— begin Page text —

Title: Unfaithfully Yours
The Story: An imperious conductor tries to ignore rumors of his wife’s infidelity, but then, while conducting a concert, he imagines three scenarios in which he gets his revenge. After he emerges from his reverie, however, his fantasies are rudely punctured.
How it Came to be Underrated: During Sturges’s career, all of his movies were underrated. Only years later, with the rise of home video, did his reputation finally catch up to (and perhaps even surpass) the other breakthrough writer-directors of the ‘40s, John Huston and Billy Wilder. Now his early movies are justly praised (though they could hardly be overpraised), but viewers quickly realized that Sturges later career was largely disappointing, and those films are still little-seen. For the most part, that’s for the best, but there are a few exceptions and this is the best of them. This late masterpiece is a diamond in the rough.
Why It’s Great:
- I mentioned before how much I loved Mark Harris’s book “Pictures at a Revolution”, a behind-the-scenes portrait of the best picture nominees of 1967. As the peevish star of Dr. Dolittle, Rex Harrison becomes the villain of that book, condemned as a boorish cad who had outlived his prime and overstayed his welcome in Hollywood. The portrait is so deliciously wicked that I never wanted to like Harrison again. But I had forgotten how much I love his performance here, where he gives the most egoless portrait of egomania I’ve ever seen. No one can summon up a state of high dudgeon like Harrison can, and yet, the more pompous the character becomes, the more abjectly pitiful Harrison makes him. It almost makes me forgive all the horrible things Harris said about him.
- Sturges's gift for zippy dialogue is undiminished: "I seriously doubt that you played Russian Roulette ‘all the time’ with your father!"

— end Page text —
— begin Dataset entries —

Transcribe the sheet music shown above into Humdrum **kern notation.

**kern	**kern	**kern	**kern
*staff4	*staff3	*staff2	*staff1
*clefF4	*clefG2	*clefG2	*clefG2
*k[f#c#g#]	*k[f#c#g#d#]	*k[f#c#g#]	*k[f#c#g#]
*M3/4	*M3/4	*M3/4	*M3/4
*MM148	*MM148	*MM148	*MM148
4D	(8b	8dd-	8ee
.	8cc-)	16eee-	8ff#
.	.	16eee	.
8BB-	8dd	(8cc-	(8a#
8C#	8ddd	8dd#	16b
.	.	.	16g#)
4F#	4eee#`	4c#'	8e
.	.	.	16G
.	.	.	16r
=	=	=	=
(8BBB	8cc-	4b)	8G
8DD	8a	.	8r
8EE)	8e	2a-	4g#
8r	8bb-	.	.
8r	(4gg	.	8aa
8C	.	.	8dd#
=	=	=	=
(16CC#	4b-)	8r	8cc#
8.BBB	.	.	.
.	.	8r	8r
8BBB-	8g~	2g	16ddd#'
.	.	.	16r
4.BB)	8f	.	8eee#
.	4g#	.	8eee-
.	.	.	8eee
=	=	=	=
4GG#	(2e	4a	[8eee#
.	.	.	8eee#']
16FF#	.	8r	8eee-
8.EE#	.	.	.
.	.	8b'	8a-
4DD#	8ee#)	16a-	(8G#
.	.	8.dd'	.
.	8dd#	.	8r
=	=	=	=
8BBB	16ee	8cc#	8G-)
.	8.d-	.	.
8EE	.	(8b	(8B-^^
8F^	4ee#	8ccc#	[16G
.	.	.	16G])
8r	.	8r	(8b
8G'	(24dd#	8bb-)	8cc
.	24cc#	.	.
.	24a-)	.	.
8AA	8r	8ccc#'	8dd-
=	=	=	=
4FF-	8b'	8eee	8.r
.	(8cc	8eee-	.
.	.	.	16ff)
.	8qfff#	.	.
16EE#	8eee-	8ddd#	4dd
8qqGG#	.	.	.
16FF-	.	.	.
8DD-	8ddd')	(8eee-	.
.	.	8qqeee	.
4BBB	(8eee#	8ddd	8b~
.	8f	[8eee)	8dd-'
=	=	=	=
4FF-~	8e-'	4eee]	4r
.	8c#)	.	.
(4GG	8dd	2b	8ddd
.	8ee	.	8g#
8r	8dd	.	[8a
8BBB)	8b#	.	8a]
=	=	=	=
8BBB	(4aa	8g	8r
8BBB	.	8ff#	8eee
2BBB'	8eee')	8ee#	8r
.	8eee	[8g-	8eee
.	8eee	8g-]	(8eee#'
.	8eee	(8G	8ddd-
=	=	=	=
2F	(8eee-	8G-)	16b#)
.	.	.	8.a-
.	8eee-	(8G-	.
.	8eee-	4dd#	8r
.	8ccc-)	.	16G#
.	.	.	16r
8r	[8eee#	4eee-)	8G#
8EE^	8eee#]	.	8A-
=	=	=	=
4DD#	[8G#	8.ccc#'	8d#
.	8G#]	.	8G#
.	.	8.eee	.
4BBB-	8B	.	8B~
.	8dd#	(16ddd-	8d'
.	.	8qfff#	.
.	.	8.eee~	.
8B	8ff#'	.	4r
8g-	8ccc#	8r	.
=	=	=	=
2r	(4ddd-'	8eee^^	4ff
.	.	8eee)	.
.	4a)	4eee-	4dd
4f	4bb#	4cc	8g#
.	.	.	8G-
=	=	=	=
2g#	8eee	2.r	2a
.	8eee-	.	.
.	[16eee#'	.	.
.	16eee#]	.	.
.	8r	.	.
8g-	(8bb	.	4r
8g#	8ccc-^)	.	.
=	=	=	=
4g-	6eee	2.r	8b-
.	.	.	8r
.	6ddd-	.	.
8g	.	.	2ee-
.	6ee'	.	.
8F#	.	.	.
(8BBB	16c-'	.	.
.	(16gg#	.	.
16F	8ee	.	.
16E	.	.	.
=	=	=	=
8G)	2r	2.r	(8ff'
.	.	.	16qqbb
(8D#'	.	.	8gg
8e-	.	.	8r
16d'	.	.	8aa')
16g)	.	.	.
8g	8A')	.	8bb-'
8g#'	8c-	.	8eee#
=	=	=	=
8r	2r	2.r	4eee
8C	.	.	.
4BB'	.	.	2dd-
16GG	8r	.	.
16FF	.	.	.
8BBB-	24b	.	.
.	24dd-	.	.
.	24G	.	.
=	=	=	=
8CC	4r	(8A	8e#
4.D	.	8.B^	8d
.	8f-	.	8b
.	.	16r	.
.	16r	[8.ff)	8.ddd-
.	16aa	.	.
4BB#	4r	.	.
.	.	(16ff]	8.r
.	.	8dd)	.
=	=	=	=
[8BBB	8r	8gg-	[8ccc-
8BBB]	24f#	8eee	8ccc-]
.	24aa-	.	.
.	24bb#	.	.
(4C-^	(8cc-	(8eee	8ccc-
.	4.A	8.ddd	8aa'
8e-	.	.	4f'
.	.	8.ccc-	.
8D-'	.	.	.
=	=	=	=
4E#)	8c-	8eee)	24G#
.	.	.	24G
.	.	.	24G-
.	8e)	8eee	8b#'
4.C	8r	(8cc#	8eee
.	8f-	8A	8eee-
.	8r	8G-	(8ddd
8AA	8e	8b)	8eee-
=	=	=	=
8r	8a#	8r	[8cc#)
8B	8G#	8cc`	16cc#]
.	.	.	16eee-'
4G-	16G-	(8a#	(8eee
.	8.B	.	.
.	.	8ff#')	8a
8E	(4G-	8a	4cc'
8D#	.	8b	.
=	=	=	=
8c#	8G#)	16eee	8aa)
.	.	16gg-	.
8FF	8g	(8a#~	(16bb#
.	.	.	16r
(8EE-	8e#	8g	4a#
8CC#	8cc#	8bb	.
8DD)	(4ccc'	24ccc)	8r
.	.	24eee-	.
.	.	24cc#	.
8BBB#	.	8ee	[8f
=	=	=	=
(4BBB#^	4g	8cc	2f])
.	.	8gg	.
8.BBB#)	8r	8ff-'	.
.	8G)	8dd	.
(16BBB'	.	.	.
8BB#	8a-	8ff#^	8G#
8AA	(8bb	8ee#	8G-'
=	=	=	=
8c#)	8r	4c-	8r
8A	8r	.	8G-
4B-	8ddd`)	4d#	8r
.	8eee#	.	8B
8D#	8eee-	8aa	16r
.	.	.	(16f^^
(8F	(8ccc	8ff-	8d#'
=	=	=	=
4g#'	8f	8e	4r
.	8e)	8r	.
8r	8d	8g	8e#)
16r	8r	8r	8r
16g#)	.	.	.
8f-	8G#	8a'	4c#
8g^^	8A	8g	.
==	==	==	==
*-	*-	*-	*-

— end Dataset entries —

Written instruction:
Reproduce the part of the essay on Unfaithfully Yours starting at "How it Came" and ending at "in the rough.". The listing was taken from a different source than the essay on Unfaithfully Yours.

Completed exercise:
How it Came to be Underrated: During Sturges’s career, all of his movies were underrated. Only years later, with the rise of home video, did his reputation finally catch up to (and perhaps even surpass) the other breakthrough writer-directors of the ‘40s, John Huston and Billy Wilder. Now his early movies are justly praised (though they could hardly be overpraised), but viewers quickly realized that Sturges later career was largely disappointing, and those films are still little-seen. For the most part, that’s for the best, but there are a few exceptions and this is the best of them. This late masterpiece is a diamond in the rough.